L’obiettivo è far percepire il brand come distinto dagli altri del settore in modo rilevante al punto da renderlo preferibile per il potenziale cliente.
Il brand positioning, non è un’attività aziendale che si svolge nello stabilimento, nello studio o nel punto vendita, lo si fa nella mente del potenziale cliente.
E nella mente del potenziale cliente che avvengono le decisioni d’acquisto ed è là che si deve andare a combattere le battaglie di marketing. Il brand positioning non è altro che lo strumento per combattere e vincere la battaglia nella mente.

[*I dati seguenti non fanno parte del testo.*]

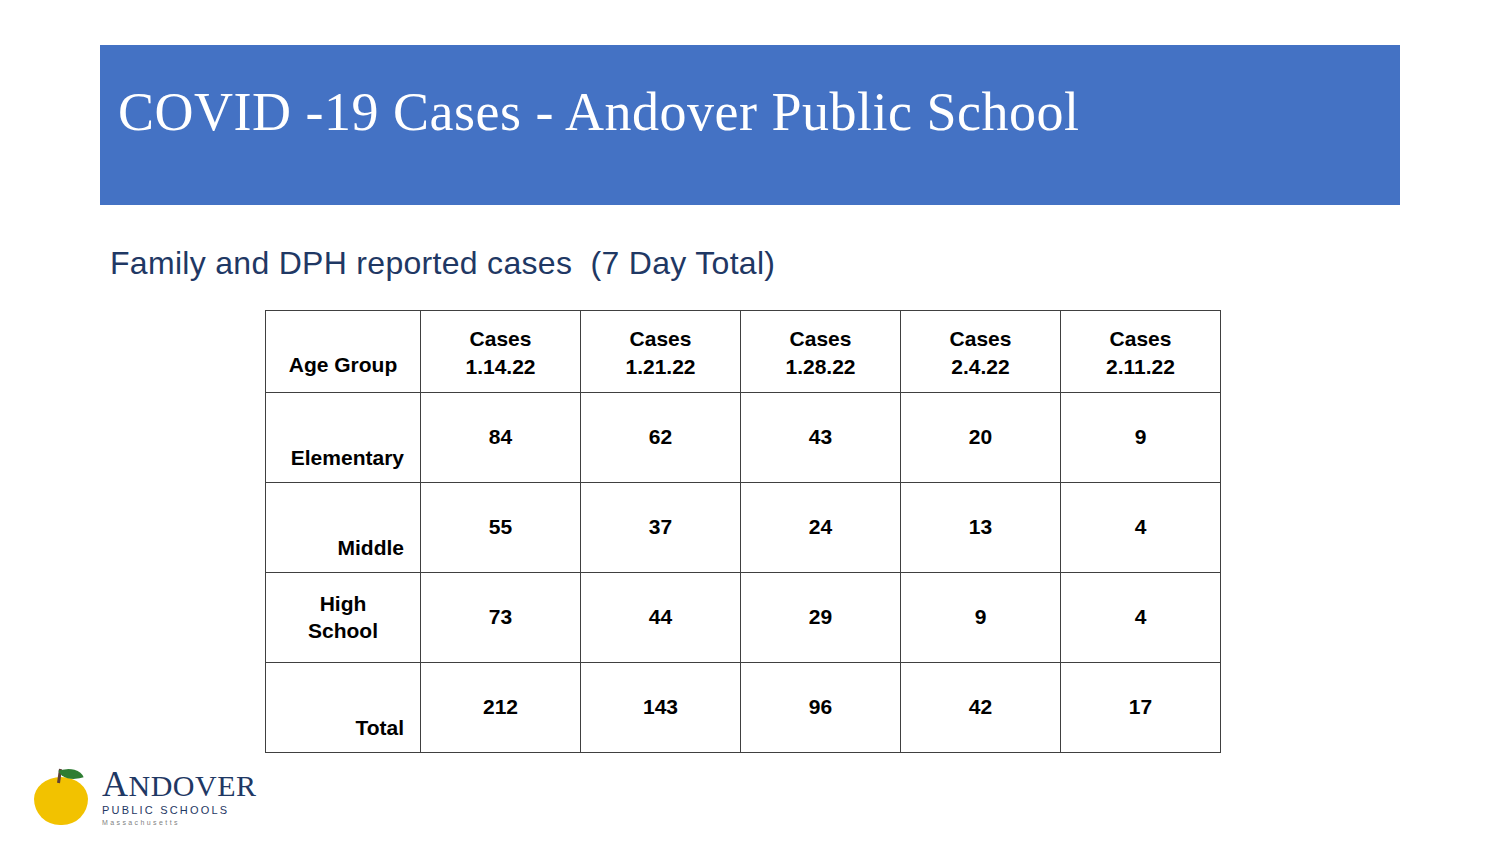COVID -19 Cases - Andover Public School
Family and DPH reported cases (7 Day Total)
| Age Group | Cases 1.14.22 | Cases 1.21.22 | Cases 1.28.22 | Cases 2.4.22 | Cases 2.11.22 |
| --- | --- | --- | --- | --- | --- |
| Elementary | 84 | 62 | 43 | 20 | 9 |
| Middle | 55 | 37 | 24 | 13 | 4 |
| High School | 73 | 44 | 29 | 9 | 4 |
| Total | 212 | 143 | 96 | 42 | 17 |
ANDOVER
PUBLIC SCHOOLS
Massachusetts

Quando si arriva con la propria offerta in un mercato dove ci sono già offerte simili se non uguali, per prestazioni, promessa, prezzo e magari distribuzione per eliminare la concorrenza bisogna essere diversi e unici. Ciò lo si può fare solo raccontando le caratteristiche del proprio prodotto, per quanto speciali possano essere. Come abbiamo detto poc’anzi, la battaglia per farsi scegliere ha luogo nella mente e la mente ha bisogno di semplificazioni. Il cliente non ha né il tempo, né la capacità di valutare in modo oggettivo il nostro prodotto e quello dei concorrenti. Sceglie semplificando e, se la semplificazione gli fa dire “sono tutti uguali”, sceglie quello che costa meno. Con il brand positioning si può uscire dalla massa indifferenziata e farsi scegliere dai clienti che vogliono quel qualcosa che noi li abbiamo convinti ha il nostro prodotto.
In periodi di crisi se si ha un brand si può essere parzialmente protetti dalla pressione del prezzo. Il mercato si può restringere, ma se il cliente ci percepisce come la migliore, se non l’unica soluzione al suo problema perché abbiamo un chiaro brand positioning, il prezzo e i margini possono rimanere sostenuti. Ricorda che quando le cose vanno male, solo i più forti, cioè quelli che hanno una chiara posizione nella mente riescono a sopravvivere. Quindi quando c’è la crisi “bisogna essere dei cecchini di marketing: ogni investimento deve essere estremamente mirato.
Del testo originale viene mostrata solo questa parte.